クラフトバンドをママ友に教えるように
作ったバッグや籠を周囲にプレゼントしていたら評判となり、ママ友から「私も作りたい」と言われるようになる。
「口コミで参加者が増えていき、公民館を借りて、教室を開くようになりました」
しかし、当時はネットショップも少なく、材料のクラフトバンドが思うように手に入らない。近くのホームセンターには茶色い米袋用のひもしかなく、女性ならもっとかわいい色が欲しいのでは、と気づいた。
「きっと需要があるはず、と36歳のときにクラフトバンドのネットショップを作りました。今から19年前のことです」
起業資金は、ヘソクリ7万円。義母が生活の足しにと、こっそりくれていた小遣いを充てた。
「無知だったので、仕入れ先の見当もつかない。全国のタウンページを取り寄せ、何百件も電話しましたね(笑)。3人目の乳児をおんぶし、静岡の製紙工場まで押しかけて交渉したこともありました」
競合会社が少なかったこともあり、売り上げは右肩上がりだったが、思いもよらない壁にぶち当たった。
「私だけでは手が足りず、ママ友が何人か教室を手伝ってくれていたんです。そのうちの1人は生活に困っていたので、アルバイト代に少し色をつけていました。
でも彼女は『見下された』と感じ、私の陰口を周りに言うだけでなく、彼女の娘が私の娘をいじめるようになって。私への妬みもあったのかもしれません」
狭いコミュニティーの中での主婦同士のトラブル。本人に「主婦のくせに先生みたいなまねをして」と言われたことがすごく悲しかった。

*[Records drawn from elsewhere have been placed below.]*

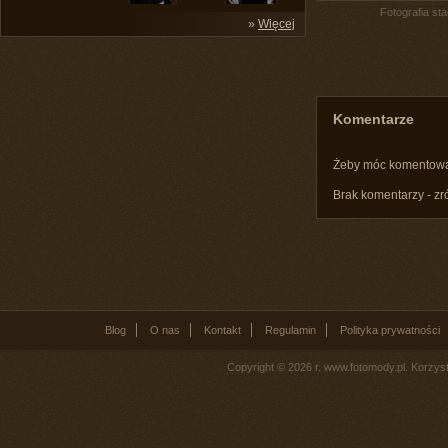
Fotografia st
»
Więcej
Komentarze
Żeby móc komentow
Brak komentarzy - zr
Blog
O nas
Kontakt
Regulamin
Polityka prywatności
Copyright © 2026 r. www.fotomody.pl. Korzy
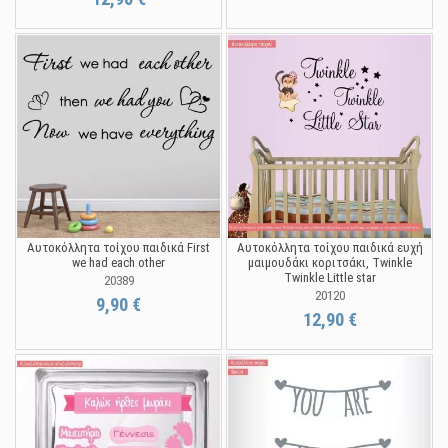
Αυτοκόλλητα τοίχου παιδικά First
Αυτοκόλλητα τοίχου παιδικά ευχή
we had each other
μαιμουδάκι κοριτσάκι, Twinkle
Twinkle Little star
20389
20120
9,90 €
12,90 €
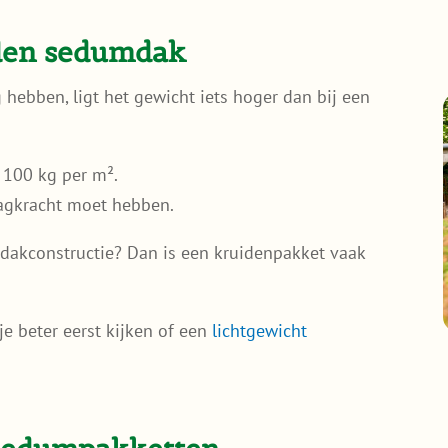
den sedumdak
hebben, ligt het gewicht iets hoger dan bij een
 100 kg per m².
aagkracht moet hebben.
 dakconstructie? Dan is een kruidenpakket vaak
je beter eerst kijken of een
lichtgewicht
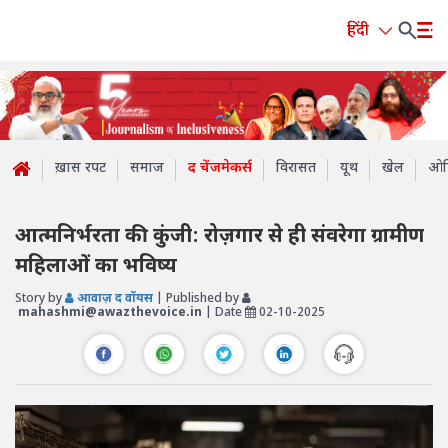
हिंदी
ख़ास रपट
समाज
द चेंजमेकर्स
विरासत
यूथ
खेल
ओप
आत्मनिर्भरता की कुंजी: रोज़गार से ही संवरेगा ग्रामीण
महिलाओं का भविष्य
Story by
आवाज़ द वॉयस
| Published by
mahashmi@awazthevoice.in
| Date
02-10-2025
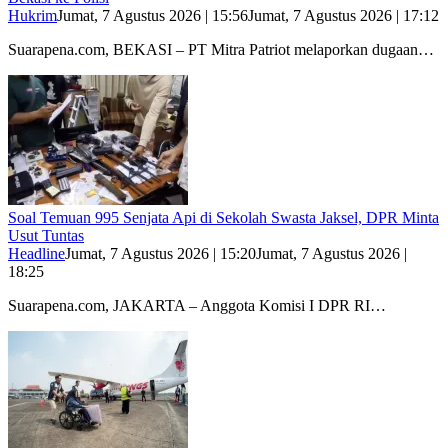
Hukrim
Jumat, 7 Agustus 2026 | 15:56
Jumat, 7 Agustus 2026 | 17:12
Suarapena.com, BEKASI – PT Mitra Patriot melaporkan dugaan…
Soal Temuan 995 Senjata Api di Sekolah Swasta Jaksel, DPR Minta
Usut Tuntas
Headline
Jumat, 7 Agustus 2026 | 15:20
Jumat, 7 Agustus 2026 |
18:25
Suarapena.com, JAKARTA – Anggota Komisi I DPR RI…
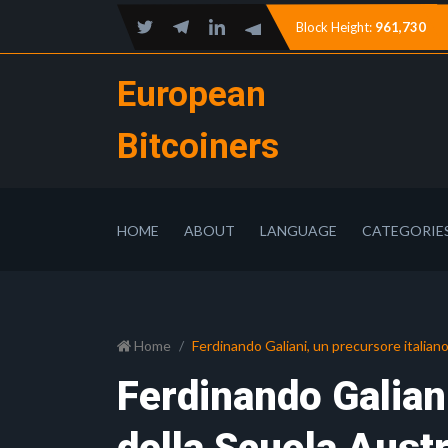
Block Height:
961,730
European
Bitcoiners
HOME
ABOUT
LANGUAGE
CATEGORIE
Home
Ferdinando Galiani, un precursore italian
Ferdinando Galiani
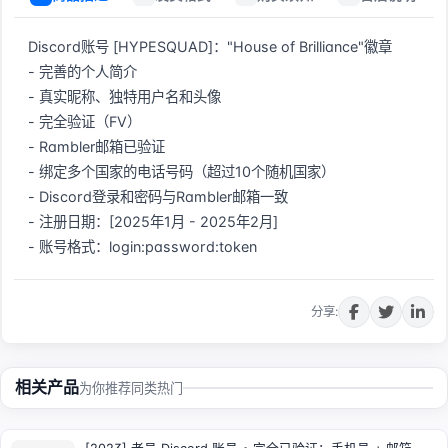
Discord账号 [HYPESQUAD]："House of Brilliance"徽章  

- 完善的个人简介  

- 真实昵称、独特用户名和头像  

- 完全验证（FV）  

- Rambler邮箱已验证  

- 绑定多个国家的电话号码（超过10个随机国家）  

- Discord登录和密码与Rambler邮箱一致  

- 注册日期：[2025年1月 - 2025年2月]  

- 账号格式：login:password:token
立即购买
分享:
相关产品
为你推荐同类热门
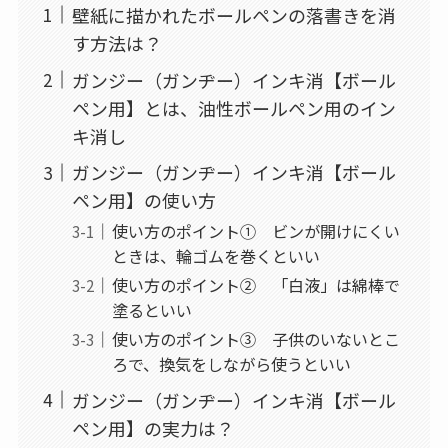
壁紙に描かれたボールペンの落書きを消
す方法は？
ガンジー（ガンヂー）インキ消【ボール
ペン用】とは、油性ボールペン用のイン
キ消し
ガンジー（ガンヂー）インキ消【ボール
ペン用】の使い方
使い方のポイント① ビンが開けにくい
ときは、輪ゴムを巻くといい
使い方のポイント② 「白液」は綿棒で
塗るといい
使い方のポイント③ 子供のいないとこ
ろで、換気をしながら使うといい
ガンジー（ガンヂー）インキ消【ボール
ペン用】の実力は？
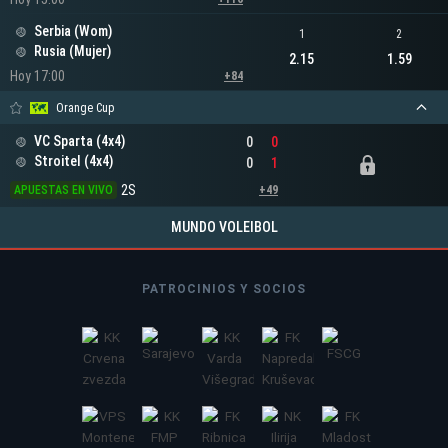
Serbia (Wom)
1
2
Rusia (Mujer)
2.15
1.59
Hoy 17:00
+84
Orange Cup
VC Sparta (4x4)
0
0
Stroitel (4x4)
0
1
2S
APUESTAS EN VIVO
+49
MUNDO VOLEIBOL
PATROCINIOS Y SOCIOS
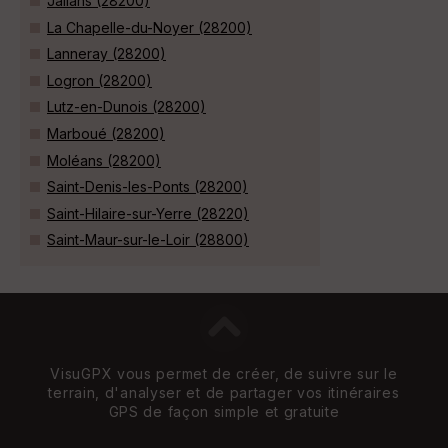
Jallans (28200)
La Chapelle-du-Noyer (28200)
Lanneray (28200)
Logron (28200)
Lutz-en-Dunois (28200)
Marboué (28200)
Moléans (28200)
Saint-Denis-les-Ponts (28200)
Saint-Hilaire-sur-Yerre (28220)
Saint-Maur-sur-le-Loir (28800)
VisuGPX vous permet de créer, de suivre sur le
terrain, d'analyser et de partager vos itinéraires
GPS de façon simple et gratuite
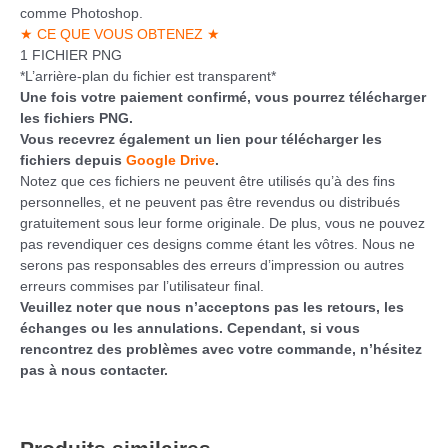
comme Photoshop.
★ CE QUE VOUS OBTENEZ ★
1 FICHIER PNG
*L’arrière-plan du fichier est transparent*
Une fois votre paiement confirmé, vous pourrez télécharger
les fichiers PNG.
Vous recevrez également un lien pour télécharger les
fichiers depuis
Google Drive
.
Notez que ces fichiers ne peuvent être utilisés qu’à des fins
personnelles, et ne peuvent pas être revendus ou distribués
gratuitement sous leur forme originale. De plus, vous ne pouvez
pas revendiquer ces designs comme étant les vôtres. Nous ne
serons pas responsables des erreurs d’impression ou autres
erreurs commises par l’utilisateur final.
Veuillez noter que nous n’acceptons pas les retours, les
échanges ou les annulations. Cependant, si vous
rencontrez des problèmes avec votre commande, n’hésitez
pas à nous contacter.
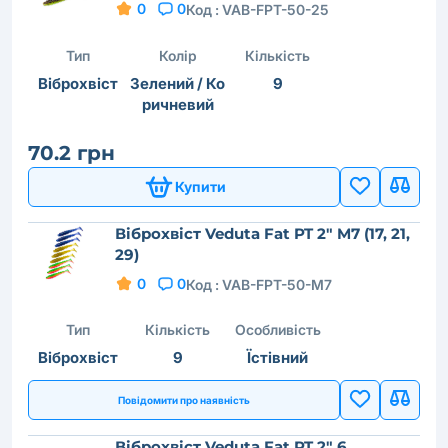
0
0
Код :
VAB-FPT-50-25
Тип
Колір
Кількість
Віброхвіст
Зелений / Ко
9
ричневий
70.2 грн
Купити
Віброхвіст Veduta Fat PT 2" M7 (17, 21,
29)
0
0
Код :
VAB-FPT-50-M7
Тип
Кількість
Особливість
Віброхвіст
9
Їстівний
Повідомити про наявність
Віброхвіст Veduta Fat PT 2" 6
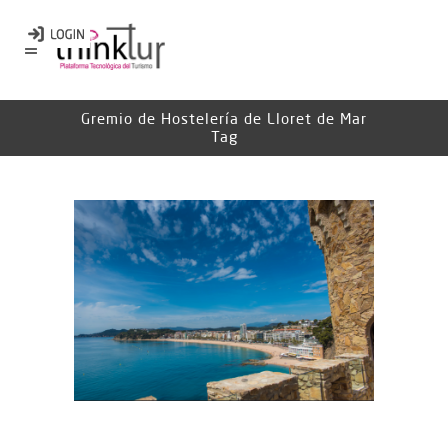
Gremio de Hostelería de Lloret de Mar
Tag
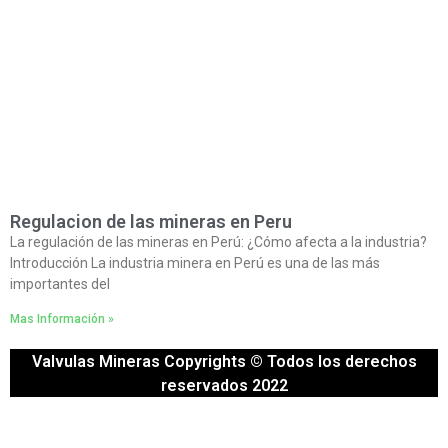
Regulacion de las mineras en Peru
La regulación de las mineras en Perú: ¿Cómo afecta a la industria?
Introducción La industria minera en Perú es una de las más
importantes del
Mas Información »
Valvulas Mineras Copyrights © Todos los derechos
reservados 2022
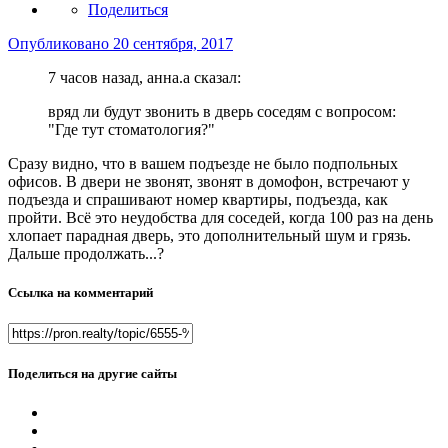
Поделиться
Опубликовано
20 сентября, 2017
7 часов назад, анна.a сказал:
вряд ли будут звонить в дверь соседям с вопросом:
"Где тут стоматология?"
Сразу видно, что в вашем подъезде не было подпольных
офисов. В двери не звонят, звонят в домофон, встречают у
подъезда и спрашивают номер квартиры, подъезда, как
пройти. Всё это неудобства для соседей, когда 100 раз на день
хлопает парадная дверь, это дополнительный шум и грязь.
Дальше продолжать...?
Ссылка на комментарий
Поделиться на другие сайты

「自分ができることをやってようやく自信を持てたのに『〇〇のくせに』と言われて傷つきました。『じゃあこの道を極めてみよう』と、株式会社化したのです」
「クラフトバンドエコロジー協会」を立ち上げ、講師の養成を始めると、さらに商品が売れた。
「最初は知らないことばかりでしたし、私は深く考えるのに向いていないので、悩んでもしょうがない。調べてわからないことは、すぐ商工会議所の受付の女性に何度も聞きに行きました」
最近ではコロナ禍の巣ごもり消費が追い風となり、年商7億円を突破。やり手社長として注目を集めている。